Line by line, set down the records below from the first line through the line containing "Walk the Odyssey". Omit the pictures.

Extracted entries:
- - - - - - -
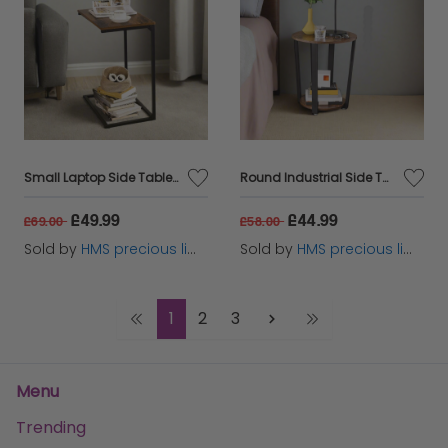
Small Laptop Side Table – Rustic Brown & Black Industrial Sofa or Bed Desk with Steel Frame
Round Industrial Side Table – Rustic Brown & Black Steel Frame for Living Room & Bedroom
£49.99
£44.99
£69.00
£58.00
Sold by
HMS precious limited
Sold by
HMS precious limited
1
2
3
Menu
Trending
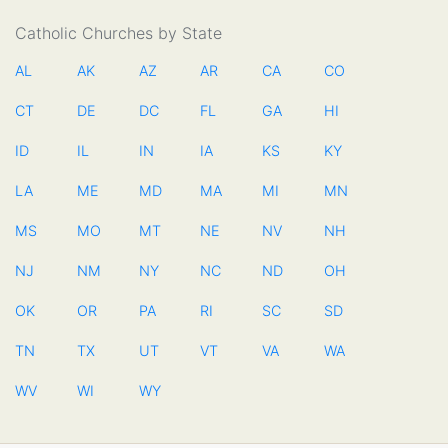
Catholic Churches by State
AL
AK
AZ
AR
CA
CO
CT
DE
DC
FL
GA
HI
ID
IL
IN
IA
KS
KY
LA
ME
MD
MA
MI
MN
MS
MO
MT
NE
NV
NH
NJ
NM
NY
NC
ND
OH
OK
OR
PA
RI
SC
SD
TN
TX
UT
VT
VA
WA
WV
WI
WY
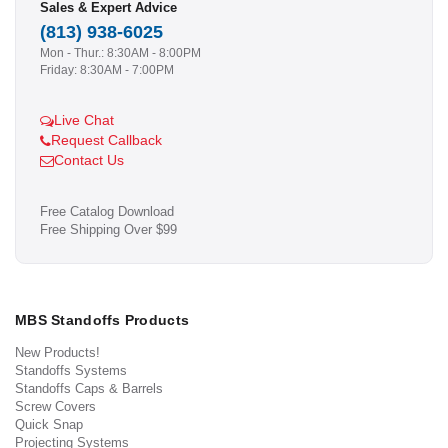
Sales & Expert Advice
(813) 938-6025
Mon - Thur.: 8:30AM - 8:00PM
Friday: 8:30AM - 7:00PM
Live Chat
Request Callback
Contact Us
Free Catalog Download
Free Shipping Over $99
MBS Standoffs Products
New Products!
Standoffs Systems
Standoffs Caps & Barrels
Screw Covers
Quick Snap
Projecting Systems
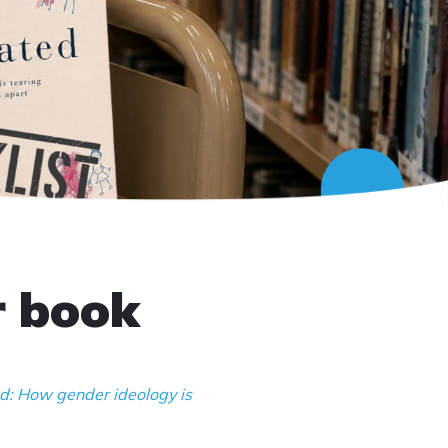
r book
d: How gender ideology is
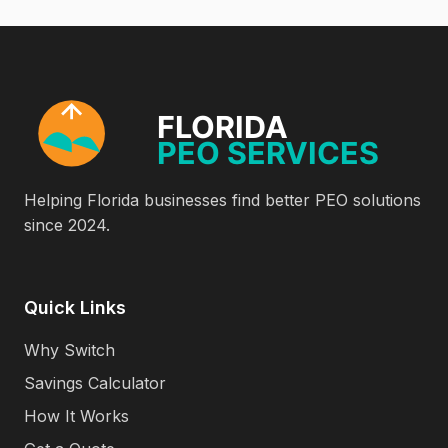
Helping Florida businesses find better PEO solutions
since 2024.
Quick Links
Why Switch
Savings Calculator
How It Works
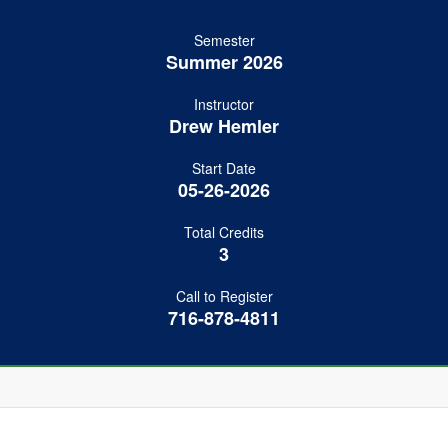
Semester
Summer 2026
Instructor
Drew Hemler
Start Date
05-26-2026
Total Credits
3
Call to Register
716-878-4811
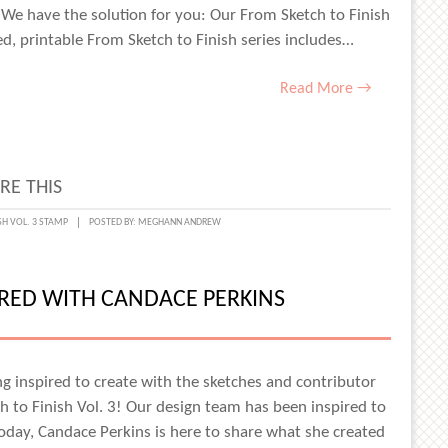
 We have the solution for you: Our From Sketch to Finish
ed, printable From Sketch to Finish series includes…
Read More →
RE THIS
T
SH VOL. 3 STAMP
POSTED BY:
MEGHANN ANDREW
IRED WITH CANDACE PERKINS
g inspired to create with the sketches and contributor
H
h to Finish Vol. 3! Our design team has been inspired to
!
today, Candace Perkins is here to share what she created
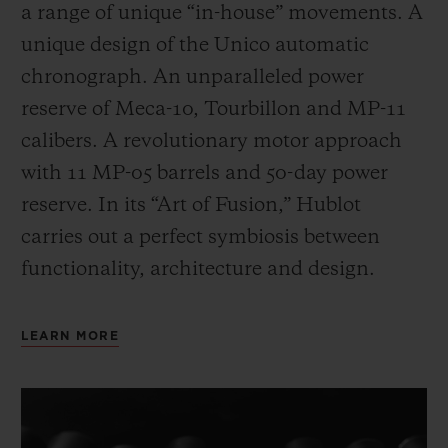
a range of unique “in-house” movements. A
unique design of the Unico automatic
chronograph. An unparalleled power
reserve of Meca-10, Tourbillon and MP-11
calibers. A revolutionary motor approach
with 11 MP-05 barrels and 50-day power
reserve. In its “Art of Fusion,” Hublot
carries out a perfect symbiosis between
functionality, architecture and design.
LEARN MORE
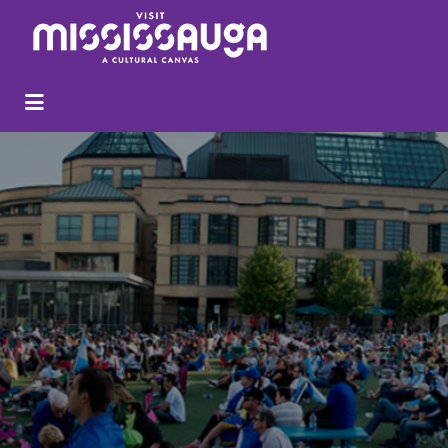
Search
for:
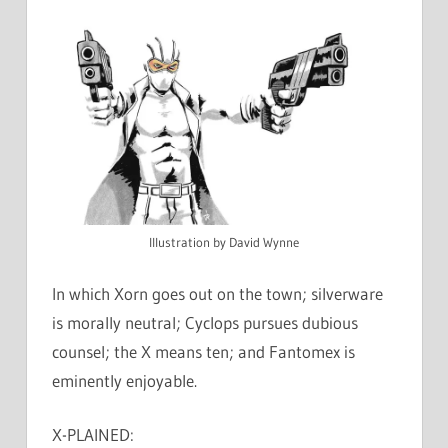
Illustration by David Wynne
In which Xorn goes out on the town; silverware
is morally neutral; Cyclops pursues dubious
counsel; the X means ten; and Fantomex is
eminently enjoyable.
X-PLAINED:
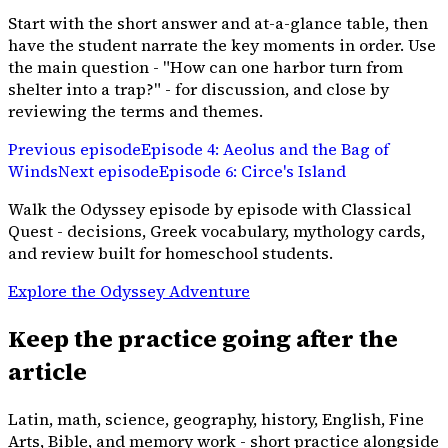
Start with the short answer and at-a-glance table, then
have the student narrate the key moments in order. Use
the main question - "How can one harbor turn from
shelter into a trap?" - for discussion, and close by
reviewing the terms and themes.
Previous episode
Episode
4
:
Aeolus and the Bag of
Winds
Next episode
Episode
6
:
Circe's Island
Walk the Odyssey episode by episode with Classical
Quest - decisions, Greek vocabulary, mythology cards,
and review built for homeschool students.
Explore the Odyssey Adventure
Keep the practice going after the
article
Latin, math, science, geography, history, English, Fine
Arts, Bible, and memory work - short practice alongside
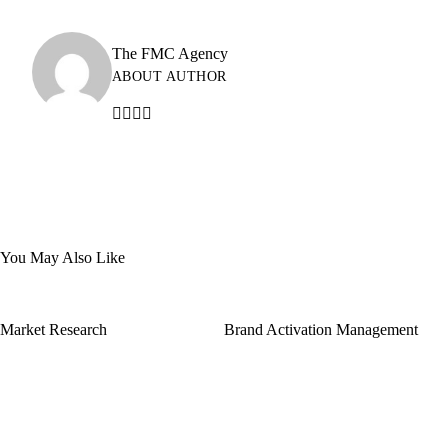
The FMC Agency
ABOUT AUTHOR
You May Also Like
Market Research
Brand Activation Management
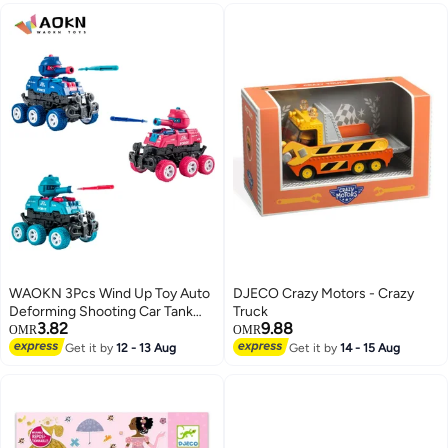
WAOKN 3Pcs Wind Up Toy Auto
DJECO Crazy Motors - Crazy
Deforming Shooting Car Tank
Truck
3.82
9.88
Childrens Toy Allterrain Vehicle
OMR
OMR
Die Toy Gift For Boys Pool Toys
Get it by
12 - 13 Aug
Get it by
14 - 15 Aug
For Toddlers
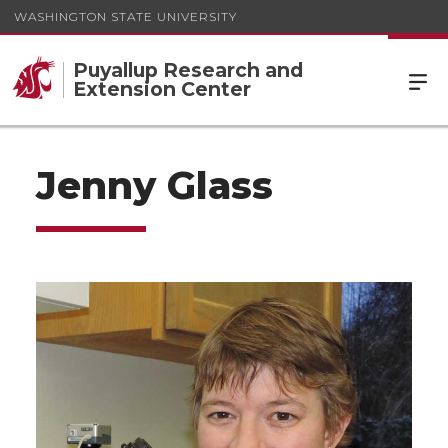
WASHINGTON STATE UNIVERSITY
Puyallup Research and
Extension Center
Jenny Glass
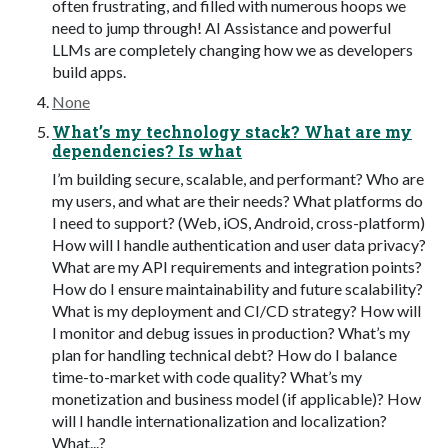
often frustrating, and filled with numerous hoops we
need to jump through! AI Assistance and powerful
LLMs are completely changing how we as developers
build apps.
None
What’s my technology stack? What are my
dependencies? Is what
I’m building secure, scalable, and performant? Who are
my users, and what are their needs? What platforms do
I need to support? (Web, iOS, Android, cross-platform)
How will I handle authentication and user data privacy?
What are my API requirements and integration points?
How do I ensure maintainability and future scalability?
What is my deployment and CI/CD strategy? How will
I monitor and debug issues in production? What’s my
plan for handling technical debt? How do I balance
time-to-market with code quality? What’s my
monetization and business model (if applicable)? How
will I handle internationalization and localization?
What...?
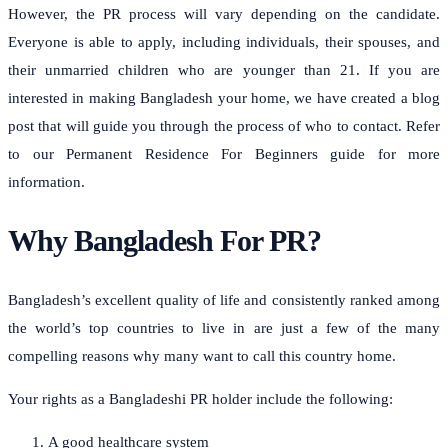
However, the PR process will vary depending on the candidate.
Everyone is able to apply, including individuals, their spouses, and
their unmarried children who are younger than 21.
If you are
interested in making Bangladesh your home, we have created a blog
post that will guide you through the process of who to contact.
Refer
to our Permanent Residence For Beginners guide for more
information.
Why Bangladesh For PR?
Bangladesh’s excellent quality of life and consistently ranked among
the world’s top countries to live in are just a few of the many
compelling reasons why many want to call this country home.
Your rights as a Bangladeshi PR holder include the following:
A good healthcare system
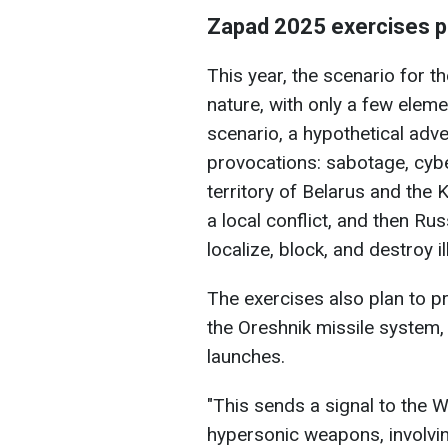
Zapad 2025 exercises 
This year, the scenario for th
nature, with only a few eleme
scenario, a hypothetical adve
provocations: sabotage, cybe
territory of Belarus and the 
a local conflict, and then R
localize, block, and destroy 
The exercises also plan to p
the Oreshnik missile system, 
launches.
"This sends a signal to the W
hypersonic weapons, involving 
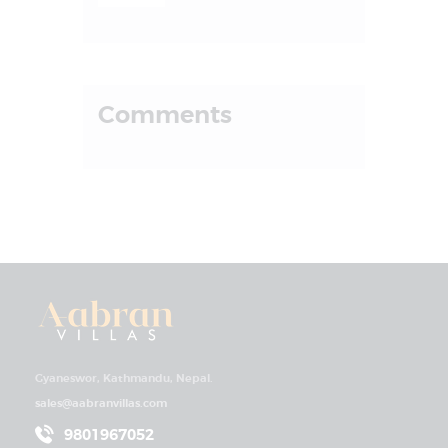
Comments
Gyaneswor, Kathmandu, Nepal.
sales@aabranvillas.com
9801967052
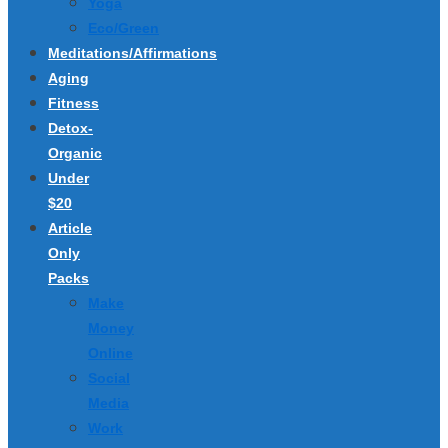
Yoga
Eco/Green
Meditations/Affirmations
Aging
Fitness
Detox-
Organic
Under
$20
Article
Only
Packs
Make
Money
Online
Social
Media
Work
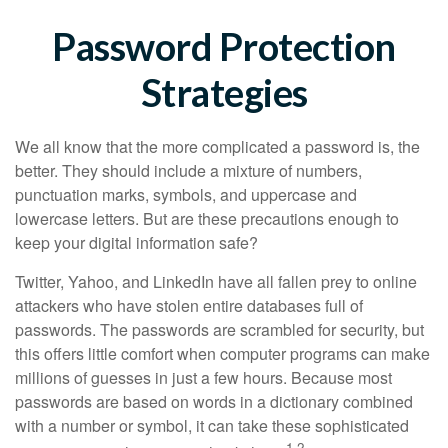
Password Protection
Strategies
We all know that the more complicated a password is, the
better. They should include a mixture of numbers,
punctuation marks, symbols, and uppercase and
lowercase letters. But are these precautions enough to
keep your digital information safe?
Twitter, Yahoo, and LinkedIn have all fallen prey to online
attackers who have stolen entire databases full of
passwords. The passwords are scrambled for security, but
this offers little comfort when computer programs can make
millions of guesses in just a few hours. Because most
passwords are based on words in a dictionary combined
with a number or symbol, it can take these sophisticated
1,2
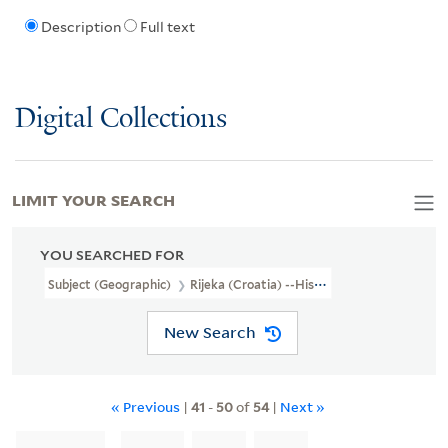
Description
Full text
Digital Collections
LIMIT YOUR SEARCH
YOU SEARCHED FOR
Subject (Geographic)
Rijeka (Croatia) --History --Siege, 1919.
New Search
« Previous
|
41
-
50
of
54
|
Next »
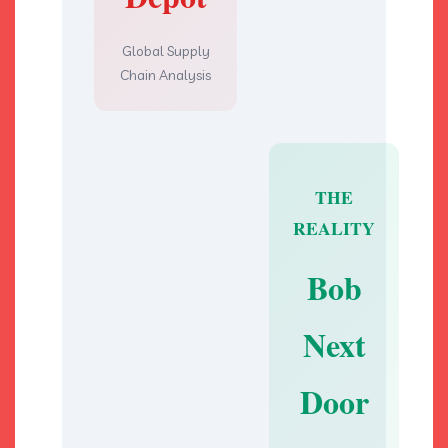
Global Supply
Chain Analysis
THE
REALITY
Bob
Next
Door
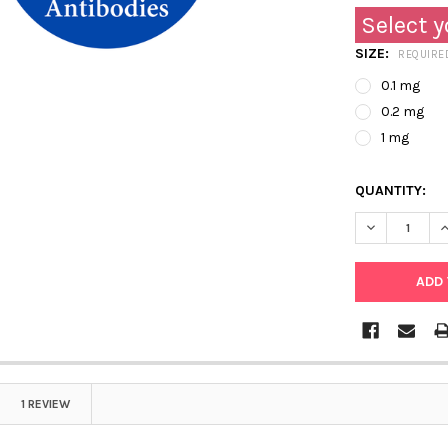
Select y
SIZE:
REQUIRE
0.1 mg
0.2 mg
1 mg
QUANTITY:
DECREASE QU
I
1 REVIEW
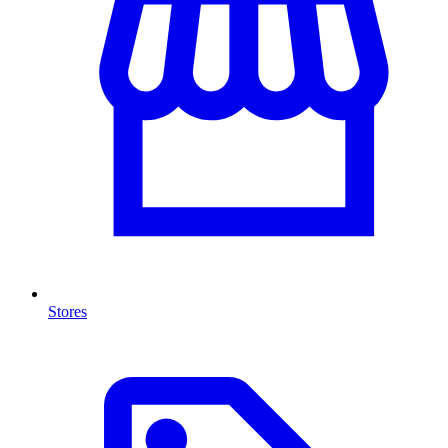
Stores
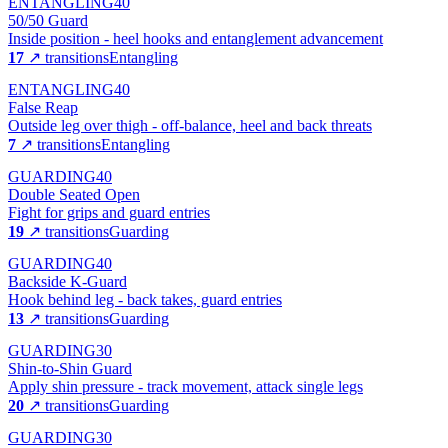
ENTANGLING
40
50/50 Guard
Inside position - heel hooks and entanglement advancement
17
↗ transitions
Entangling
ENTANGLING
40
False Reap
Outside leg over thigh - off-balance, heel and back threats
7
↗ transitions
Entangling
GUARDING
40
Double Seated Open
Fight for grips and guard entries
19
↗ transitions
Guarding
GUARDING
40
Backside K-Guard
Hook behind leg - back takes, guard entries
13
↗ transitions
Guarding
GUARDING
30
Shin-to-Shin Guard
Apply shin pressure - track movement, attack single legs
20
↗ transitions
Guarding
GUARDING
30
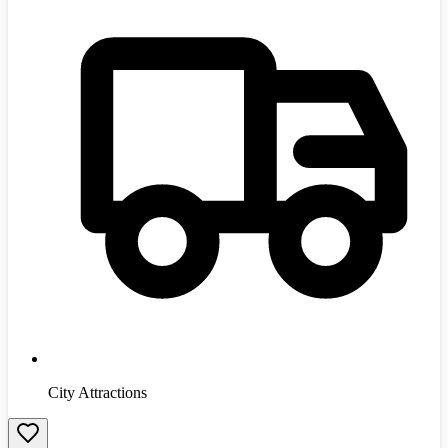
City Attractions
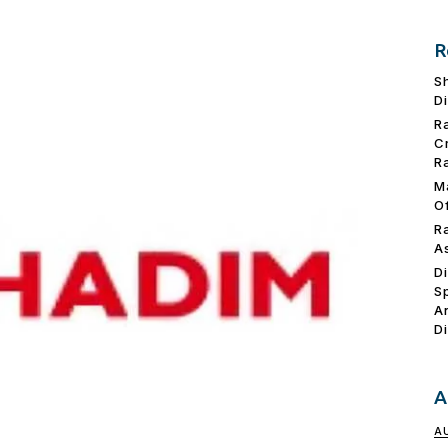
R
S
D
R
C
R
M
O
R
A
D
S
A
D
A
A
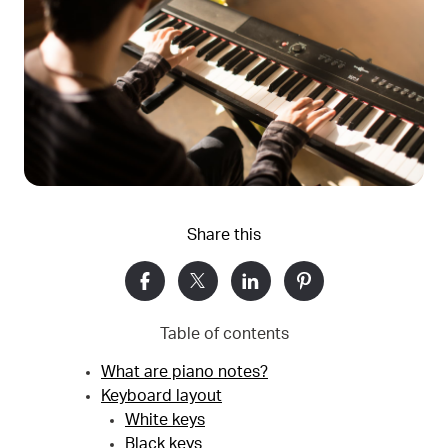
Share this
Table of contents
What are piano notes?
Keyboard layout
White keys
Black keys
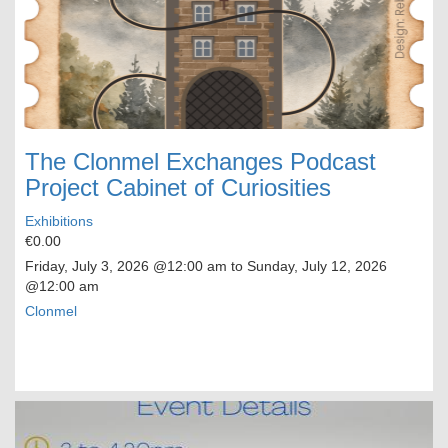
The Clonmel Exchanges Podcast
Project Cabinet of Curiosities
Exhibitions
€0.00
Friday, July 3, 2026
@12:00 am to
Sunday, July 12, 2026
@12:00 am
Clonmel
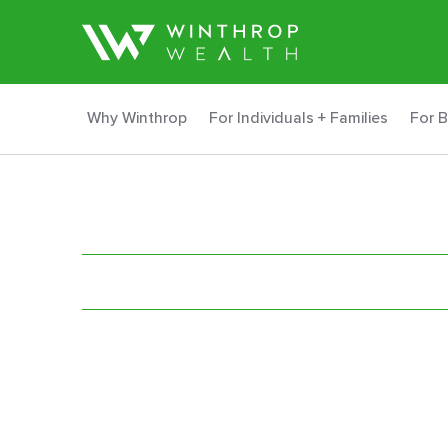
Why Winthrop
For Individuals + Families
For 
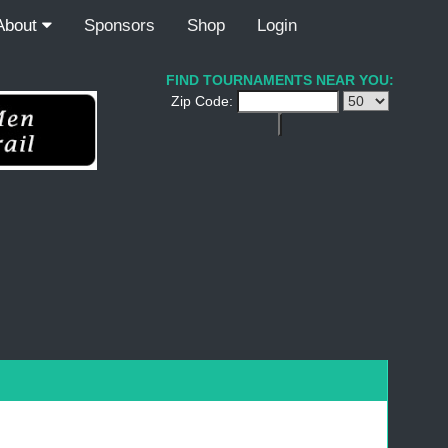
About
Sponsors
Shop
Login
FIND TOURNAMENTS NEAR YOU:
Zip Code:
- - - - - - -
Result:
Small Laptop Side Table – Rustic Brown & Black Industrial Sofa or Bed Desk with Steel Frame
Round Industrial Side Table – Rustic Brown & Black Steel Frame for Living Room & Bedroom
£49.99
£44.99
£69.00
£58.00
Sold by
HMS precious limited
Sold by
HMS precious limited
1
2
3
Menu
Trending
Catholic Churches by State
AL
AK
AZ
AR
CA
CO
CT
DE
DC
FL
GA
HI
ID
IL
IN
IA
KS
KY
LA
ME
MD
MA
MI
MN
MS
MO
MT
NE
NV
NH
NJ
NM
NY
NC
ND
OH
OK
OR
PA
RI
SC
SD
TN
TX
UT
VT
VA
WA
WV
WI
WY
Sales & Expert Advice
(813) 938-6025
Mon - Thur.: 8:30AM - 8:00PM
Friday: 8:30AM - 7:00PM
Live Chat
Request Callback
Contact Us
Free Catalog Download
Free Shipping Over $99
MBS Standoffs Products
New Products!
Standoffs Systems
Standoffs Caps & Barrels
Screw Covers
Quick Snap
Projecting Systems
r book
d: How gender ideology is
Helping Florida businesses find better PEO solutions
since 2024.
Quick Links
Why Switch
Savings Calculator
How It Works
Semester
Summer 2026
Instructor
Drew Hemler
Start Date
05-26-2026
Total Credits
3
Call to Register
716-878-4811
 We have the solution for you: Our From Sketch to Finish
ed, printable From Sketch to Finish series includes…
Read More →
RE THIS
T
SH VOL. 3 STAMP
POSTED BY:
MEGHANN ANDREW
IRED WITH CANDACE PERKINS
g inspired to create with the sketches and contributor
H
h to Finish Vol. 3! Our design team has been inspired to
!
today, Candace Perkins is here to share what she created
a range of unique “in-house” movements. A
unique design of the Unico automatic
chronograph. An unparalleled power
reserve of Meca-10, Tourbillon and MP-11
calibers. A revolutionary motor approach
with 11 MP-05 barrels and 50-day power
reserve. In its “Art of Fusion,” Hublot
carries out a perfect symbiosis between
functionality, architecture and design.
LEARN MORE
Search
for:
Illustration by David Wynne
In which Xorn goes out on the town; silverware
is morally neutral; Cyclops pursues dubious
counsel; the X means ten; and Fantomex is
eminently enjoyable.
X-PLAINED:
Start with the short answer and at-a-glance table, then
have the student narrate the key moments in order. Use
the main question - "How can one harbor turn from
shelter into a trap?" - for discussion, and close by
reviewing the terms and themes.
Previous episode
Episode
4
:
Aeolus and the Bag of
Winds
Next episode
Episode
6
:
Circe's Island
Walk the Odyssey episode by episode with Classical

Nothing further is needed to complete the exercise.